Extract Tables from Document Page
Introduction
In this tutorial, we will explore how to extract tables from a document page using GroupDocs.Parser for .NET. GroupDocs.Parser is a powerful library that allows developers to work with various document formats such as PDF, DOCX, XLSX, and more. By leveraging its features, we can efficiently extract structured data like tables from these documents, enabling us to manipulate and analyze the information programmatically.
Prerequisites
Before getting started, ensure you have the following:
- Visual Studio installed on your machine.
- Basic understanding of C# and .NET development.
- GroupDocs.Parser for .NET library. You can download it from here.
- Access to a sample document (PDF, DOCX, etc.) containing tables for extraction.
Import Namespaces
First, begin by importing the necessary namespaces in your C# project:
using System;
using System.Collections.Generic;
using System.IO;
using System.Text;
using GroupDocs.Parser.Data;
using GroupDocs.Parser.Options;
using GroupDocs.Parser.Templates;
Step 1: Create an Instance of Parser Class
Instantiate the Parser
class by providing the path to your sample document:
using (Parser parser = new Parser("YourSampleFile.pdf"))
{
// Your code continues here...
}
Step 2: Check Document Table Extraction Support
Before proceeding, verify if the document supports table extraction:
if (!parser.Features.Tables)
{
Console.WriteLine("Document does not support table extraction.");
return;
}
Step 3: Define Table Layout
Define the layout of tables to be extracted from the document. Specify column widths and row heights as per your document’s structure:
TemplateTableLayout layout = new TemplateTableLayout(
new double[] { 50, 95, 275, 415, 485, 545 }, // Column widths
new double[] { 325, 340, 365, 395 }); // Row heights
Step 4: Configure Table Extraction Options
Create options for table extraction using the specified layout:
PageTableAreaOptions options = new PageTableAreaOptions(layout);
Step 5: Retrieve Document Information
Fetch information about the document, including the number of pages:
IDocumentInfo documentInfo = parser.GetDocumentInfo();
if (documentInfo.PageCount == 0)
{
Console.WriteLine("Document has no pages.");
return;
}
Step 6: Iterate Over Document Pages
Iterate through each page of the document to extract tables:
for (int pageIndex = 0; pageIndex < documentInfo.PageCount; pageIndex++)
{
Console.WriteLine($"Page {pageIndex + 1}/{documentInfo.PageCount}");
// Extract tables from the current page
IEnumerable<PageTableArea> tables = parser.GetTables(pageIndex, options);
// Iterate over extracted tables
foreach (PageTableArea table in tables)
{
// Iterate over rows of the table
for (int row = 0; row < table.RowCount; row++)
{
// Iterate over columns of the table
for (int column = 0; column < table.ColumnCount; column++)
{
// Get the table cell
PageTableAreaCell cell = table[row, column];
if (cell != null)
{
// Print the text of the table cell
Console.Write(cell.Text);
Console.Write(" | ");
}
}
Console.WriteLine();
}
Console.WriteLine();
}
}
Conclusion
In this tutorial, we covered the process of extracting tables from document pages using GroupDocs.Parser for .NET. By following the provided steps, you can seamlessly integrate table extraction functionality into your .NET applications, enabling efficient handling and manipulation of structured data within documents.
FAQ’s
Can GroupDocs.Parser extract tables from all types of documents?

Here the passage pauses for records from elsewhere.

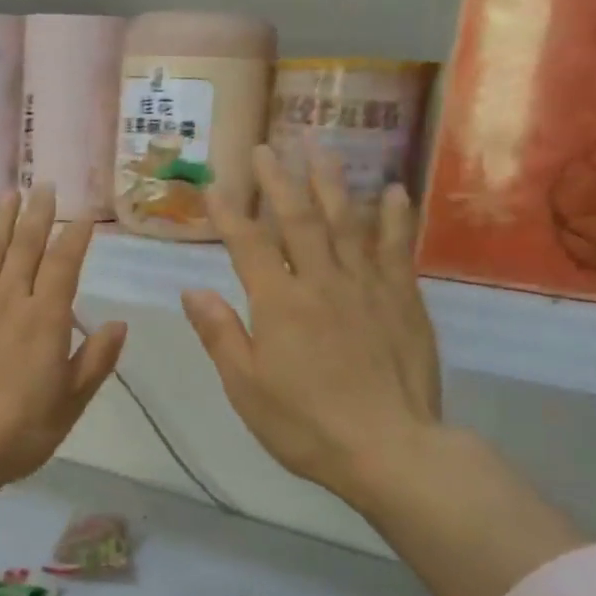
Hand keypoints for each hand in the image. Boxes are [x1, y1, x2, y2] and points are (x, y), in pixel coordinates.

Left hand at [0, 187, 127, 494]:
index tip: (83, 215)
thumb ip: (96, 360)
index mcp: (46, 319)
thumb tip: (119, 323)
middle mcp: (10, 300)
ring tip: (8, 195)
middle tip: (45, 186)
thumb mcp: (71, 402)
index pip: (65, 265)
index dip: (75, 237)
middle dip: (38, 215)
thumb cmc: (21, 430)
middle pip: (26, 248)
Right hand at [181, 147, 441, 513]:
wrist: (390, 449)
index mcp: (278, 304)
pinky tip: (392, 190)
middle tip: (267, 147)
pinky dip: (394, 215)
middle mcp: (322, 282)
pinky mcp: (403, 299)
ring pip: (347, 221)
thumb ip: (220, 334)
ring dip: (332, 181)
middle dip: (279, 181)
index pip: (248, 246)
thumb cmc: (305, 424)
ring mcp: (367, 286)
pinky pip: (396, 246)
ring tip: (320, 147)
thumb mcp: (245, 387)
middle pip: (298, 220)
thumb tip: (192, 290)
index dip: (230, 213)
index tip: (216, 185)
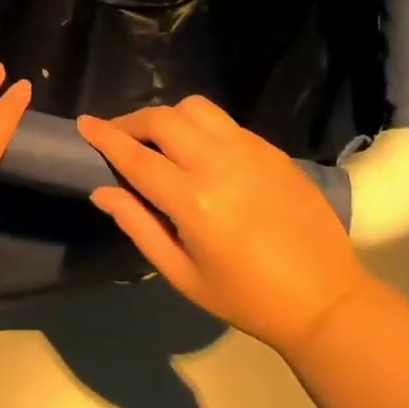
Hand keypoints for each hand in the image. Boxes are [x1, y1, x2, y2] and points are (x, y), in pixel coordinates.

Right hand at [77, 98, 364, 354]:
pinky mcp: (269, 148)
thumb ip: (138, 227)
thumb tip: (102, 190)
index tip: (83, 123)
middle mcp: (217, 164)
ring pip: (194, 107)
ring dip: (167, 116)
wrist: (325, 299)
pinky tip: (199, 150)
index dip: (105, 137)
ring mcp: (247, 149)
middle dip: (132, 122)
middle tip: (119, 136)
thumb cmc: (247, 298)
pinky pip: (223, 121)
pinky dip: (199, 126)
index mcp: (193, 201)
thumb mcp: (184, 276)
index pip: (136, 156)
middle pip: (162, 119)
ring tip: (160, 139)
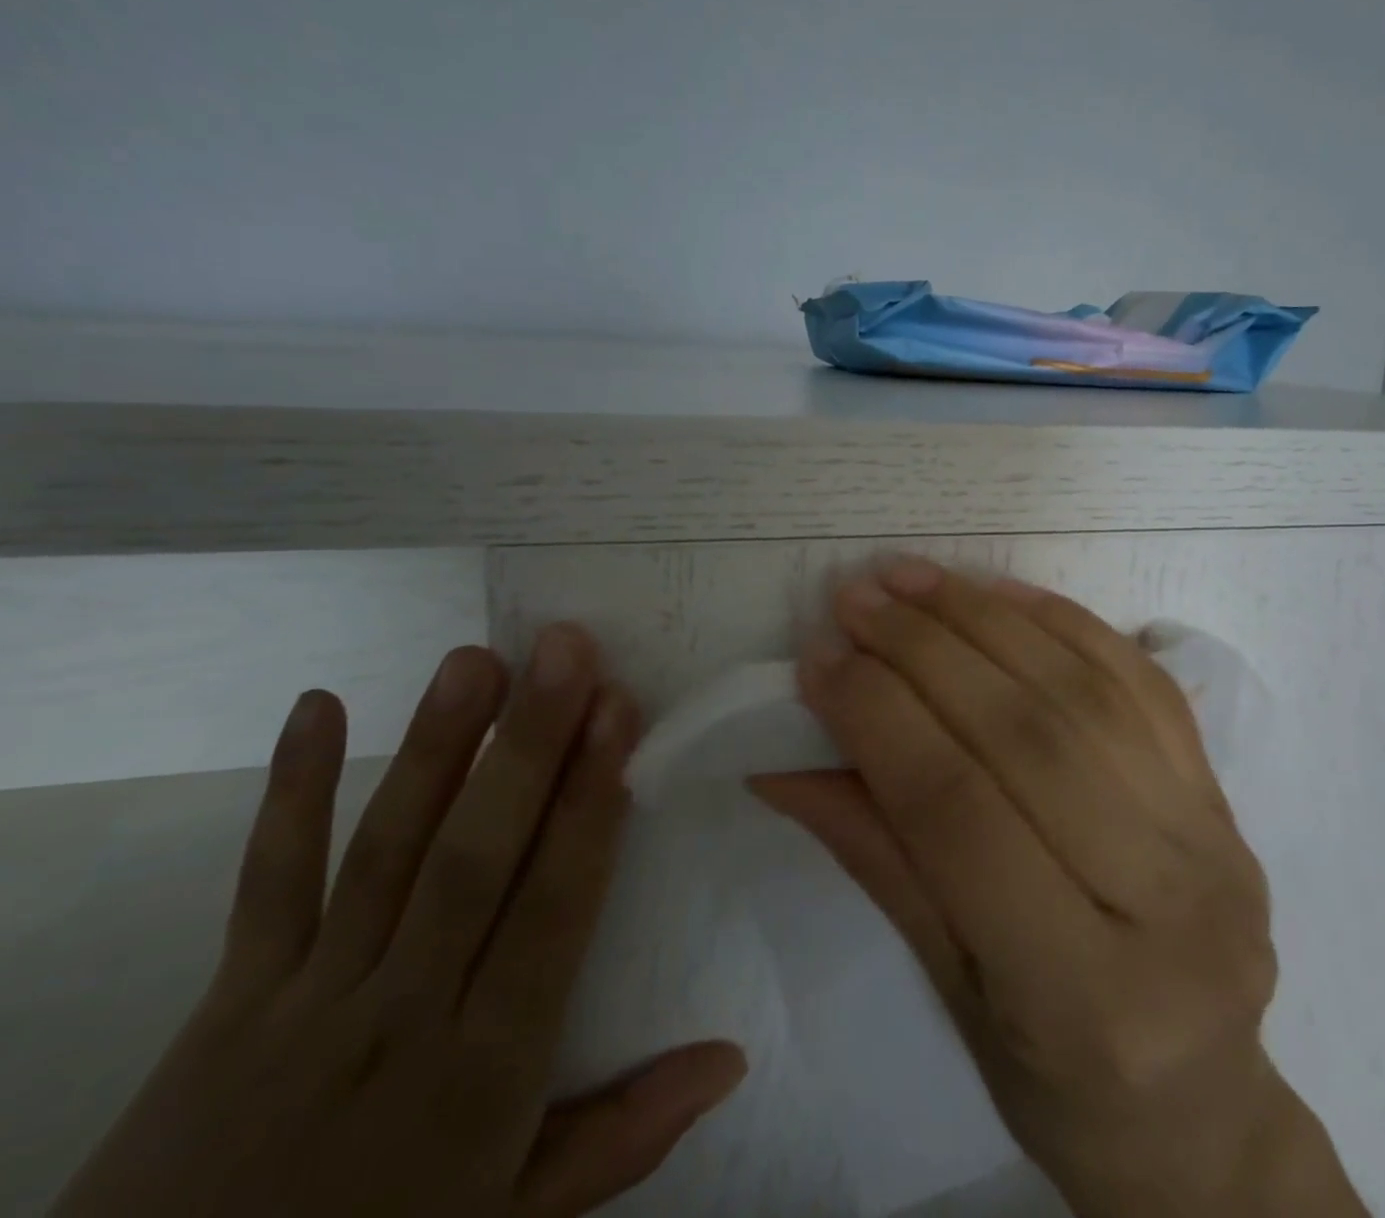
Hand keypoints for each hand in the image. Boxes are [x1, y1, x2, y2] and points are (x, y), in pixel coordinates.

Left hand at [53, 623, 744, 1217]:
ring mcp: (308, 998)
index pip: (552, 906)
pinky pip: (264, 884)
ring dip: (434, 748)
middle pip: (473, 858)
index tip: (619, 713)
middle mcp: (402, 1012)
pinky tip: (318, 706)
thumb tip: (731, 1057)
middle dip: (526, 745)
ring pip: (383, 852)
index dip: (588, 804)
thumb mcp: (518, 1217)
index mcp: (484, 1066)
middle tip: (564, 649)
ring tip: (476, 658)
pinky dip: (288, 794)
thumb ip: (625, 1136)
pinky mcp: (227, 999)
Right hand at [754, 561, 1364, 1217]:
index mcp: (1085, 996)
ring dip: (987, 617)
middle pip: (1027, 734)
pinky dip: (1063, 622)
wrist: (1202, 1105)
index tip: (819, 658)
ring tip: (915, 579)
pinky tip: (1000, 591)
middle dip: (927, 649)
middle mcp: (1167, 900)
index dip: (880, 720)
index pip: (958, 814)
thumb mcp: (951, 992)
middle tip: (858, 598)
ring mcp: (1211, 834)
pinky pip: (1140, 678)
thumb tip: (787, 760)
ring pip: (1085, 690)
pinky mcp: (1223, 791)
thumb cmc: (1059, 1082)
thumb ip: (877, 858)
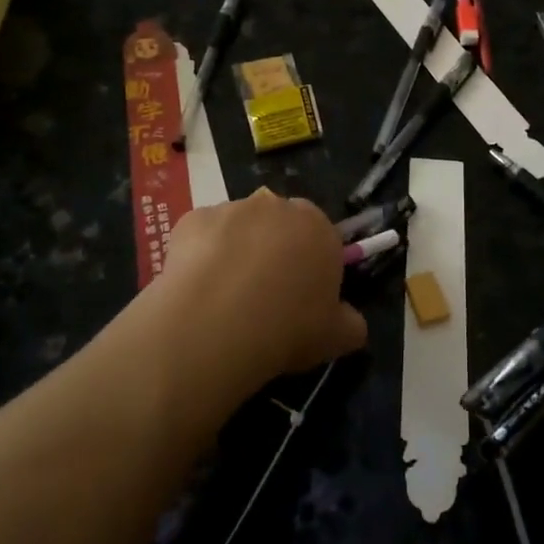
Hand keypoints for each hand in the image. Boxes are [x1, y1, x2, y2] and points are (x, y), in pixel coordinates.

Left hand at [157, 189, 366, 394]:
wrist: (214, 325)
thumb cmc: (287, 327)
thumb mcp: (337, 338)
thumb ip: (351, 323)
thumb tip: (350, 320)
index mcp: (319, 227)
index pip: (323, 238)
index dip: (313, 267)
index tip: (303, 299)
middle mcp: (277, 206)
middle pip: (280, 227)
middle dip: (276, 252)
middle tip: (265, 298)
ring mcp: (232, 208)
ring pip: (240, 229)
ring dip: (238, 252)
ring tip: (225, 300)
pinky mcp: (193, 219)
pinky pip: (203, 237)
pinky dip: (201, 257)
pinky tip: (198, 291)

GroupDocs.Parser supports various document formats like PDF, DOCX, XLSX, and more, enabling table extraction from compatible file types.
Is GroupDocs.Parser for .NET suitable for large-scale document processing?

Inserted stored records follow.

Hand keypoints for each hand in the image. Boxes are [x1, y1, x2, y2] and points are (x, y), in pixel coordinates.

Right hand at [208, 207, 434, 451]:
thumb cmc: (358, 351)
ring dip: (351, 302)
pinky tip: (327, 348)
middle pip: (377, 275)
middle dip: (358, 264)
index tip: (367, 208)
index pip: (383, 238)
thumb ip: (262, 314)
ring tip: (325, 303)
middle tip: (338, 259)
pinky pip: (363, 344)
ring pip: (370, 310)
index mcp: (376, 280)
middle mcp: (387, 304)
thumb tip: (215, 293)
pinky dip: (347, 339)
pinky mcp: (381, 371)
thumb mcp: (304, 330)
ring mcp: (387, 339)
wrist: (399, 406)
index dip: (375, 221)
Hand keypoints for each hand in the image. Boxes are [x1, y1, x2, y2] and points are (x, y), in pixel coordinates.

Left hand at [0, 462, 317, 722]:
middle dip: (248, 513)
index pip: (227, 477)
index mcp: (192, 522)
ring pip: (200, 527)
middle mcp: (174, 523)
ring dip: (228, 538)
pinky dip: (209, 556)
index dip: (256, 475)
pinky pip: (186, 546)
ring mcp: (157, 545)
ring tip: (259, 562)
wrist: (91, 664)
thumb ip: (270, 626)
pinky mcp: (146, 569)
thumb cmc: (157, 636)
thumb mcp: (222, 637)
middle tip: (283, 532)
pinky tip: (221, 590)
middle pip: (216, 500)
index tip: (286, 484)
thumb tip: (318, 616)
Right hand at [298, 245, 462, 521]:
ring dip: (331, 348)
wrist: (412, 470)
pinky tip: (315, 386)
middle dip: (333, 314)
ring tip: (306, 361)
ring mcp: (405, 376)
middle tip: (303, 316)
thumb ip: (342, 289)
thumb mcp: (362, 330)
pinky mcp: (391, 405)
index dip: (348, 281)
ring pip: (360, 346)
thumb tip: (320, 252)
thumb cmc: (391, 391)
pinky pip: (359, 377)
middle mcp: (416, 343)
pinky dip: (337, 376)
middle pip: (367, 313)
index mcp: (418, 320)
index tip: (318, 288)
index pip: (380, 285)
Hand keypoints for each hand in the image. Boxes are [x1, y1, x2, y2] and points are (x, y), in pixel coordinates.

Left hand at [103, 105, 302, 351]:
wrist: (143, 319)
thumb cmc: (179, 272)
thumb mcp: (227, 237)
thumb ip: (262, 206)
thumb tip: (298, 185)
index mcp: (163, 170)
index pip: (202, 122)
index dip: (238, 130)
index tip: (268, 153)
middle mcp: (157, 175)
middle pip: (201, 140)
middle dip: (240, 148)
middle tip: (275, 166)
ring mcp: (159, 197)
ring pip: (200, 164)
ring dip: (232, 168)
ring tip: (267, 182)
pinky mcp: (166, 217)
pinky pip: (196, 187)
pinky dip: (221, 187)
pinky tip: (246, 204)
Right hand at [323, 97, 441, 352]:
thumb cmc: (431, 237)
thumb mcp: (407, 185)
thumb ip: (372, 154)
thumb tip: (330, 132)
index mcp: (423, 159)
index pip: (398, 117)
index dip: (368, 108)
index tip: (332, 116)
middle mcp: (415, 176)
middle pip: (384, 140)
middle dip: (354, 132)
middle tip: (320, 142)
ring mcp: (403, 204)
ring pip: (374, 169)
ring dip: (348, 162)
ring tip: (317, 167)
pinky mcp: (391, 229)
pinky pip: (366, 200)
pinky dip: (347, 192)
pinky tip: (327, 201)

Yes, GroupDocs.Parser is designed to handle large documents efficiently, making it suitable for processing extensive datasets.
Does GroupDocs.Parser preserve formatting during table extraction?
Yes, GroupDocs.Parser retains formatting details such as cell borders, text styles, and alignments during table extraction.
Can I extract specific tables based on content criteria?
GroupDocs.Parser offers flexible options to target specific tables based on layout templates or content conditions for extraction.
Is GroupDocs.Parser compatible with .NET Core?
Yes, GroupDocs.Parser is compatible with both .NET Framework and .NET Core environments.